Lady Annabel Goldsmith, a friend of Diana’s, told the inquiry that they had talked on Aug. 29, two days before the princess’s death. Goldsmith testified that when she asked Diana whether she was considering marrying Dodi, Diana said: “Annabel, I need marriage like a rash on my face.”
Richard Kay, a longtime royal reporter for The Daily Mail and a close friend of Diana who spoke to her the day she died, said that nobody could say for sure what happened between Dodi and Diana in those final hours.
“This is in the realm of fantasy,” Kay said in an interview. “It’s just — what can I say? — it’s speculation,” he said of the program’s depiction of a last conversation between Dodi and Diana.
While he agreed that it was unlikely that Diana was considering marrying Dodi, Kay said that Diana was “clearly very taken with him,” in part because Dodi was the first man she could date openly since her separation from Charles, several years before their divorce.
“Dodi was a quite gentle, sweet sort of man, and I suspect he was very attentive,” Kay said. “It wasn’t just the trappings that made him attractive — the jets and the yachts — but Diana quite liked the ordinariness of the family life al-Fayed had with his second wife and younger children.”
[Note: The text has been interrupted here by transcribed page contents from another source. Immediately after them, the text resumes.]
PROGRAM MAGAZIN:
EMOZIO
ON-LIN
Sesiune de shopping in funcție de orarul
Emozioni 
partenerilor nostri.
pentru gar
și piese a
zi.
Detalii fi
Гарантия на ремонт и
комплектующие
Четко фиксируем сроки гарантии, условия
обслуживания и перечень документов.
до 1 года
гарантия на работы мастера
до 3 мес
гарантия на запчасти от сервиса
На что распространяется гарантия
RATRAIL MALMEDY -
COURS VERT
As always in “The Crown,” there is an underlying tension not only between what might be real and what might be imagined, but also how that could color the public’s perception of the truth. Last year, after a wave of criticism from real-life participants of made-up scenes, the series added a disclaimer. It was, it said for the first time, a “fictional dramatization” that was “inspired by real events.”
That gives the production high cover and protection from potential lawsuits from aggrieved public figures. But still, “entire generations are getting their understanding of the modern British monarchy from the drama,” the broadcaster and political commentator Andrew Marr wrote recently in The Times of London, comparing the phenomenon to the way Shakespeare’s dramas have shaped public interpretations of history ever since.
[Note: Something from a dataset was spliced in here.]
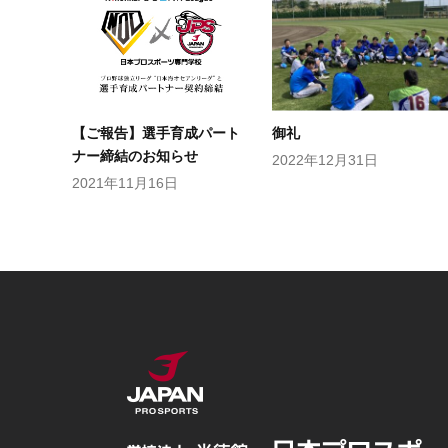
【ご報告】選手育成パート
御礼
ナー締結のお知らせ
2022年12月31日
2021年11月16日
There are many ways “The Crown” could have portrayed Diana’s state of mind in those last weeks, and it chose a particularly gentle interpretation of her relationships with both her former husband and her new lover.
More than 25 years later, it is hard to say definitively whether Diana had indeed found a measure of emotional peace after so much turmoil. Morgan’s is just the latest in a long line of interpretations. But as “The Crown” moves past the Diana era, perhaps it’s the one that brings the most comfort.